Survivors express a number of legitimate concerns for not reporting sexual violence, including fear of reprisal, not being believed, and insecurity. But also among these concerns is a tragic, but understandable belief that their experience would not be important enough to law enforcement, a feeling that the officers would not believe them or do anything to help.
These concerns are regrettably valid, as we have seen law enforcement organizations throughout the country failing to properly test outstanding rape kits in a timely manner, resulting in a giant backlog. These rape kits, formally known as sexual assault forensic exams, are an intrusive but unfortunately necessary collection of DNA evidence that takes place soon after an assault.
Once the evidence is placed in a rape evidence kit after a painful procedure, the sexual assault survivor, like a victim of any other crime, envisions their traumatizing experience to be prioritized immediately. In theory, the evidence is rushed to a forensic lab where the DNA collected can be and the data is uploaded to an FBI databank so that law enforcement can cross-reference the DNA they have in their system to hopefully find a match and track down the rapist.
However, as we have seen in recent years as sexual violence is taken more seriously nationwide, this is often not the case. Sometimes, for whatever reason, law enforcement officials don’t complete this critical testing, leaving hundreds of untested rape kits in storage facilities.

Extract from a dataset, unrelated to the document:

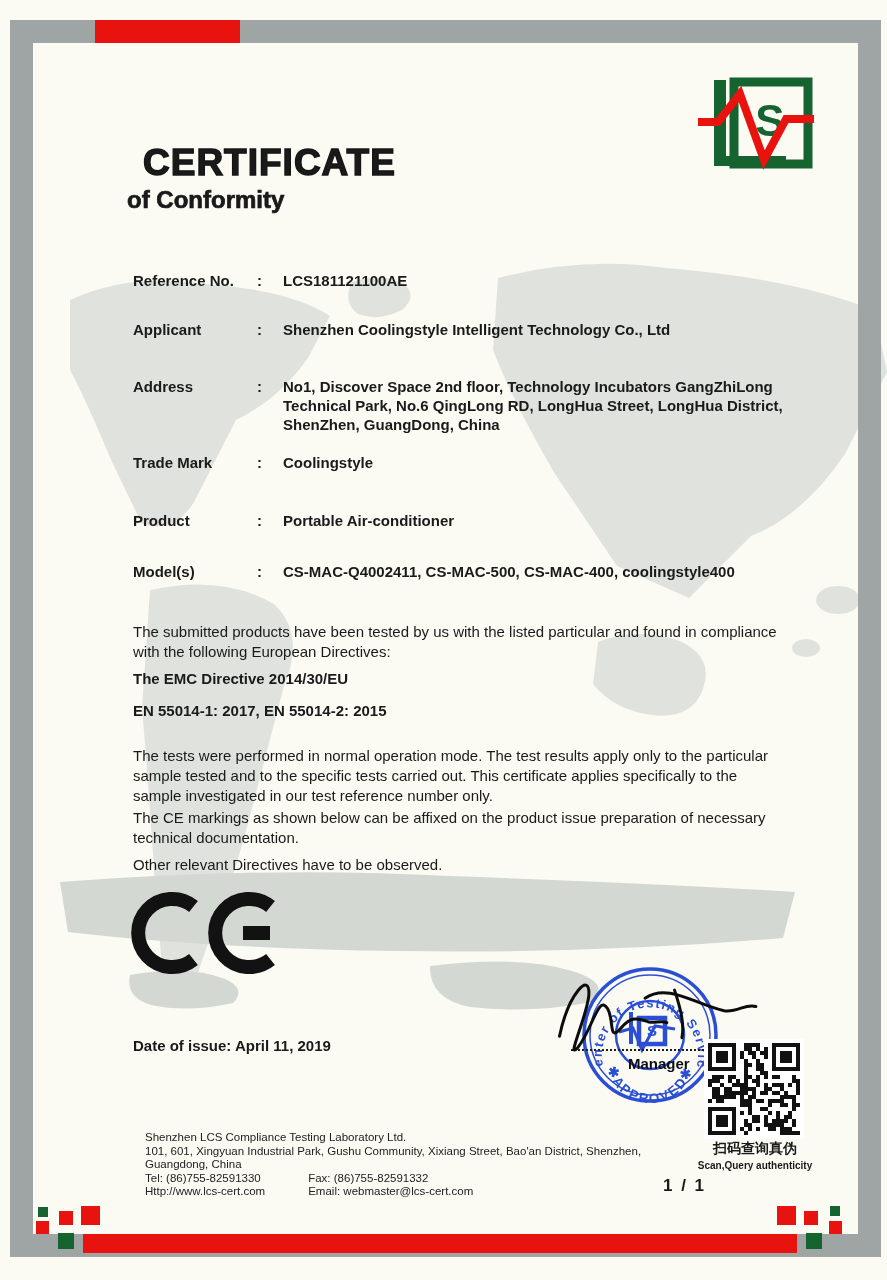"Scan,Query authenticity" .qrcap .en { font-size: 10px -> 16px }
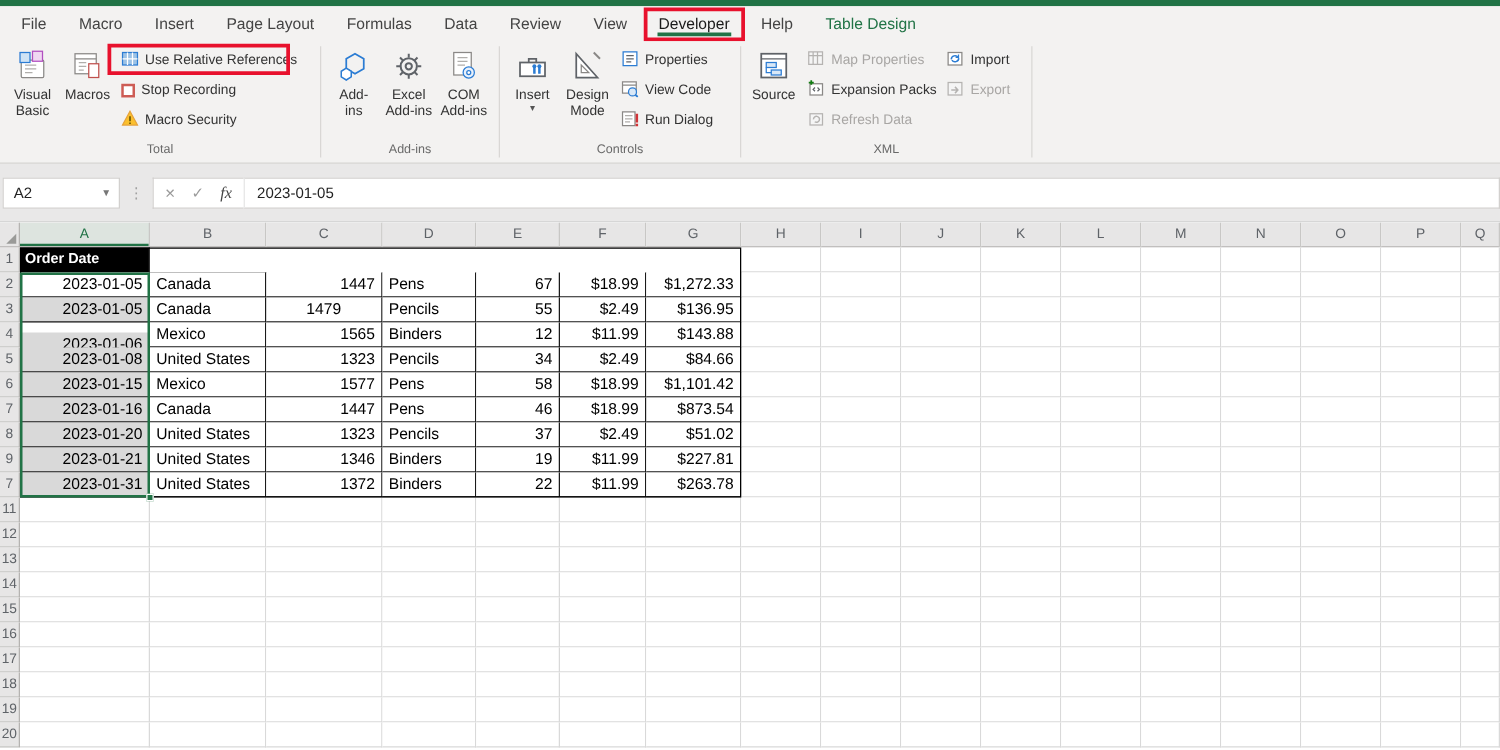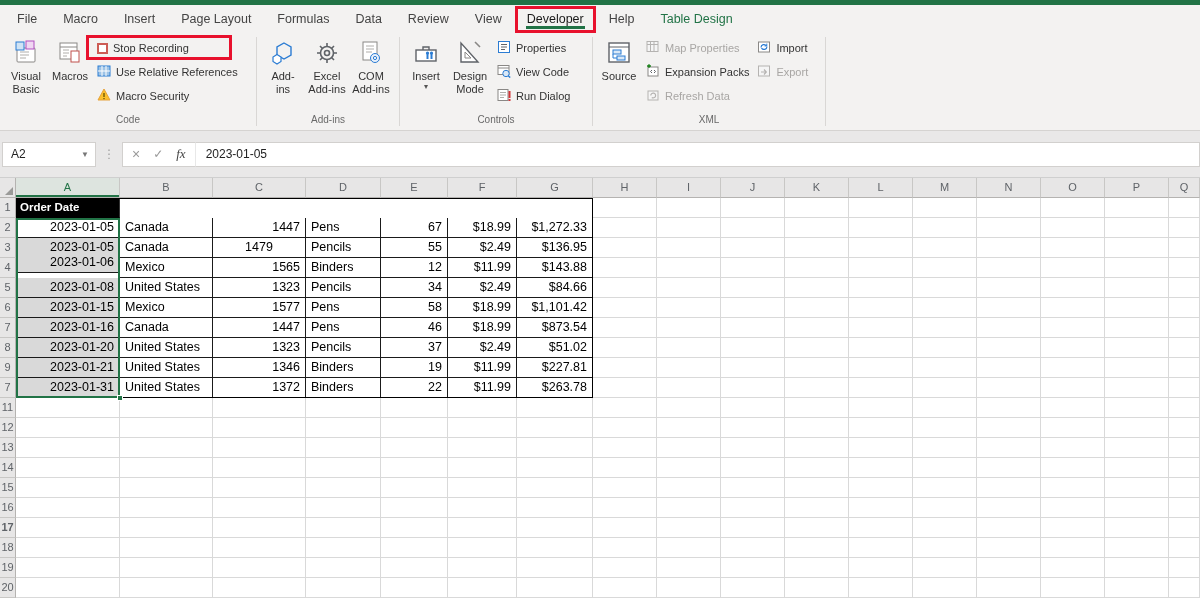"Stop Recording" div.smallbtn { order: before "Use Relative References" -> after "Use Relative References" }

These significant backlogs are completely disrespectful to the remarkable courage of the victims who undertaken this incredibly painful testing, not to mention their traumatic assault.
Frequently, this inaction on the part of law enforcement ultimately ruins the evidence collected. With no discernible timeline for testing, the statute of limitations for prosecuting sexual violence expires, ending hopes of healing for both the victim and their loved ones, and potentially enabling more sexual violence through their inaction.
Unfortunately, this has been a consistent area of neglect for one of the candidates for Los Angeles County District Attorney. In both Mesa, Arizona and San Francisco, the police departments under the leadership of George Gascón routinely failed to bring justice to many of their victims.
Of the 369 rape kits submitted during Gascón’s three-year tenure as Chief of Police in Mesa, only about half were passed on to a lab during the same time-frame. And in San Francisco, it was only after Gascón left his post as Chief of Police in 2011 that the department began to clear its backlog. In 2013, researchers found that 753 rape kits going back 10 years had never been tested.
In fact, the San Francisco Police Department had no records for rape kits submitted and processed during Gascón’s time as Chief of the department. Zero. During his time in charge of San Francisco’s Police Department, Gascón did not mandate that kits be tracked within the crime lab, instead letting them pile up in storage.
When a city fails to prioritize sexual violence and rape, as seen under George Gascón’s leadership, it further traumatizes and stigmatizes an already marginalized individual, lowering the chance that survivors will work with the police to report their crime, and potentially enabling the assailants to repeat their heinous crime.
On the other hand, Los Angeles County has correctly prioritized this issue, with no backlog of rape kits.
It goes without saying that these rape kits should have never sat idly in a storage facility and instead should have been tested in a timely matter. George Gascón’s failure to even attempt to help victims of sexual violence find justice and healing is a glaring and unforgivable decision as he attempts to lead the largest prosecutor’s office in the country.
Every sexual assault survivor deserves to have their tragedy be seen and taken seriously, and we must hold leaders accountable for routinely ignoring them.